In other words, the drug personalities have become the go-to guys when community members are in a pinch. They have become Robin Hoods of sorts. In gratitude, the communities repay the drug personalities in the only way they can - by acting as lookouts, as stumbling blocks, and as flank defenders. This is the reason why before Duterte, no drug campaign ever succeeded. Either the police themselves were involved, or got stymied by uncooperative neighborhoods each time they got real.

This protective attitude has carried over into the Duterte era. And while Duterte's methods have apparently scared neighborhoods from doing what they used to do, they continue to be protective of the drug personalities by putting in a good word for them in the aftermath of police operations.
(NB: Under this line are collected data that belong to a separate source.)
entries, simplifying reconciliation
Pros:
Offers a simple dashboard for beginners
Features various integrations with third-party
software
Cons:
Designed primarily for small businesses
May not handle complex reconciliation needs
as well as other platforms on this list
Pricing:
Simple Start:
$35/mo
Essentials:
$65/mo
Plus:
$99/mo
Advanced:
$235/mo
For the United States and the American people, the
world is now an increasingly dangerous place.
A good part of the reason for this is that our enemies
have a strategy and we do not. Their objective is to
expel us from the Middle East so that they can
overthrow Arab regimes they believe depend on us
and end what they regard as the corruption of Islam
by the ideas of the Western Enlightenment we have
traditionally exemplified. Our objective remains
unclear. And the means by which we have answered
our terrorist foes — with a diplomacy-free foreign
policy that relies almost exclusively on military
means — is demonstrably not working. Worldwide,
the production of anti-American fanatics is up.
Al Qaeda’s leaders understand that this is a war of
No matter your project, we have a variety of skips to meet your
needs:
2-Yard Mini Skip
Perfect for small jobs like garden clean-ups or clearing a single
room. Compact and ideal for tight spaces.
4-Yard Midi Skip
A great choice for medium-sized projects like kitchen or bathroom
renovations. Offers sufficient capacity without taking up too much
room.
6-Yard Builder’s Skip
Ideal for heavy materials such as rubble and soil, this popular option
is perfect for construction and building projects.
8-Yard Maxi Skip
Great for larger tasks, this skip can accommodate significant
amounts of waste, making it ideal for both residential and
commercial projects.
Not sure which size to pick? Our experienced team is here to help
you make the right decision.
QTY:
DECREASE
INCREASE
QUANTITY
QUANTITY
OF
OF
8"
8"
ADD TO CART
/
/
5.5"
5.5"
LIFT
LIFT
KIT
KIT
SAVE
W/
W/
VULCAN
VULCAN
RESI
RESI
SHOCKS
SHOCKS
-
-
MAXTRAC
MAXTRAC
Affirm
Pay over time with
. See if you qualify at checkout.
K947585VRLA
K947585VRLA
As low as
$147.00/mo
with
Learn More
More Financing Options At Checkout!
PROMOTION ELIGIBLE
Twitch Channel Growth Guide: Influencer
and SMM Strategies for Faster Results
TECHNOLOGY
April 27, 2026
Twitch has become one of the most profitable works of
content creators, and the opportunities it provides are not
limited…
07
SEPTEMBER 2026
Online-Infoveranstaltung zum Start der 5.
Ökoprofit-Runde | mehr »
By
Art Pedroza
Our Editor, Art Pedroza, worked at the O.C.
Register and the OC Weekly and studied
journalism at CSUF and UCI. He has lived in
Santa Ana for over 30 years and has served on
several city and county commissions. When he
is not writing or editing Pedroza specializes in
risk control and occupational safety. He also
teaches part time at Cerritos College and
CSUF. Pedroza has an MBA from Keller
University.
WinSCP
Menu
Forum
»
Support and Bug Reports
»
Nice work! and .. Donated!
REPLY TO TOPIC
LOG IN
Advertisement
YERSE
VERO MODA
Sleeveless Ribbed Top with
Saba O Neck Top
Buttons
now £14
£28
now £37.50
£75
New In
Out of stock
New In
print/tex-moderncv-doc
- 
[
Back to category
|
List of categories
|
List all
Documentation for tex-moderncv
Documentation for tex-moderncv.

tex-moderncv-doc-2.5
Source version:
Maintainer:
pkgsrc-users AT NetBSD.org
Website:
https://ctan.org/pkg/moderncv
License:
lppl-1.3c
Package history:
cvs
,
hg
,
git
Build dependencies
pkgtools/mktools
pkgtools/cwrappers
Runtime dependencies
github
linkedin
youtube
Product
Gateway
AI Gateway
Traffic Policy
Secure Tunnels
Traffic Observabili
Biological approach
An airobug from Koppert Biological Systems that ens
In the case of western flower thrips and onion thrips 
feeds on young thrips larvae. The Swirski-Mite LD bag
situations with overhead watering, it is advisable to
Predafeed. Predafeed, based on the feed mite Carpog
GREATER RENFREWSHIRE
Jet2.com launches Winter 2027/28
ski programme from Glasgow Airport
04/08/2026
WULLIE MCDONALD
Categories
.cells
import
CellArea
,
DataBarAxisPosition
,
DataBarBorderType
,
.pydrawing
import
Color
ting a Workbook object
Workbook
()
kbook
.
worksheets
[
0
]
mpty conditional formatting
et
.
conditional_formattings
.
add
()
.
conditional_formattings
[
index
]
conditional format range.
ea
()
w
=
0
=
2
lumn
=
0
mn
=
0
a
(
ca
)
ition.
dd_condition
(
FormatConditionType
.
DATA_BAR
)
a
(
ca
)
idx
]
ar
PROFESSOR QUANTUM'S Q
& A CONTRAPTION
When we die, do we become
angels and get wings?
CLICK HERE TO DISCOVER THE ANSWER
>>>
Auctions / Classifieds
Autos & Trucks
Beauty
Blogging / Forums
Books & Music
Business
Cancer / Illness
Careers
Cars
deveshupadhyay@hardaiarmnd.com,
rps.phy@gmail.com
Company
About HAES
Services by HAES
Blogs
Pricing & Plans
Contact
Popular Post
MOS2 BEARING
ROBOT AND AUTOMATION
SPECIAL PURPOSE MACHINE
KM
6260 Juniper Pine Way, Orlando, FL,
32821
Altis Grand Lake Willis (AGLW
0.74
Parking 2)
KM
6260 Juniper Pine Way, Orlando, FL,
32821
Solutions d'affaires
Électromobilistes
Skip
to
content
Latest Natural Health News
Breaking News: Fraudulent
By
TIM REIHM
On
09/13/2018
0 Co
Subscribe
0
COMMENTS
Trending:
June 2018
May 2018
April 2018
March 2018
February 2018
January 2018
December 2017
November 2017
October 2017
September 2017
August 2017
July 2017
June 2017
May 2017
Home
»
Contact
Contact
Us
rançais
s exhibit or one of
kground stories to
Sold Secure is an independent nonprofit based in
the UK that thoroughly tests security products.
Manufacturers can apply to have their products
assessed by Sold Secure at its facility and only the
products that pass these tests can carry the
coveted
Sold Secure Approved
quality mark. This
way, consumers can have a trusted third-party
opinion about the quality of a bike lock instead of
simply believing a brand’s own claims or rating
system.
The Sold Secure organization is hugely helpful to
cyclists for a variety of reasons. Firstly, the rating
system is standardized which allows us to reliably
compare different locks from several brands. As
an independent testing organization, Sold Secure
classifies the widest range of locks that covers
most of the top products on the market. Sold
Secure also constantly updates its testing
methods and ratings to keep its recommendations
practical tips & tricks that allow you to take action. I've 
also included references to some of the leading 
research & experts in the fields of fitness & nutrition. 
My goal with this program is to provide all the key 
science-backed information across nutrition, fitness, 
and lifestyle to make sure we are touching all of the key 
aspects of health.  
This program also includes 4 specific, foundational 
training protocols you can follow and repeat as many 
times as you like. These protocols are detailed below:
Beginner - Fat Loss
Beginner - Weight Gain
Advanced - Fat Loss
While before neighborhoods usually clam up about drug suspects, now they have become very vocal in their defense.

While before nobody said anything about anybody, now everybody volunteers information that this drug suspect is a case of mistaken identity or that suspect is already on the mend. In virtually every volunteered information in the Duterte era, not one has suggested that a drug suspect is who what the police think he is. It is as if every drug personality vanished and all that is left are either people on the mend or people getting mistaken for someone else.

This is what is making the Duterte drug campaign particularly challenging. Every time the police conduct a raid, the neighborhoods always claim some form of police irregularity or another. The picture that is being portrayed is that the police are so wrong and so vicious, and the communities so clean and free of vices. If the Filipino nation allows itself to accept such a portrait, then we might as well give up.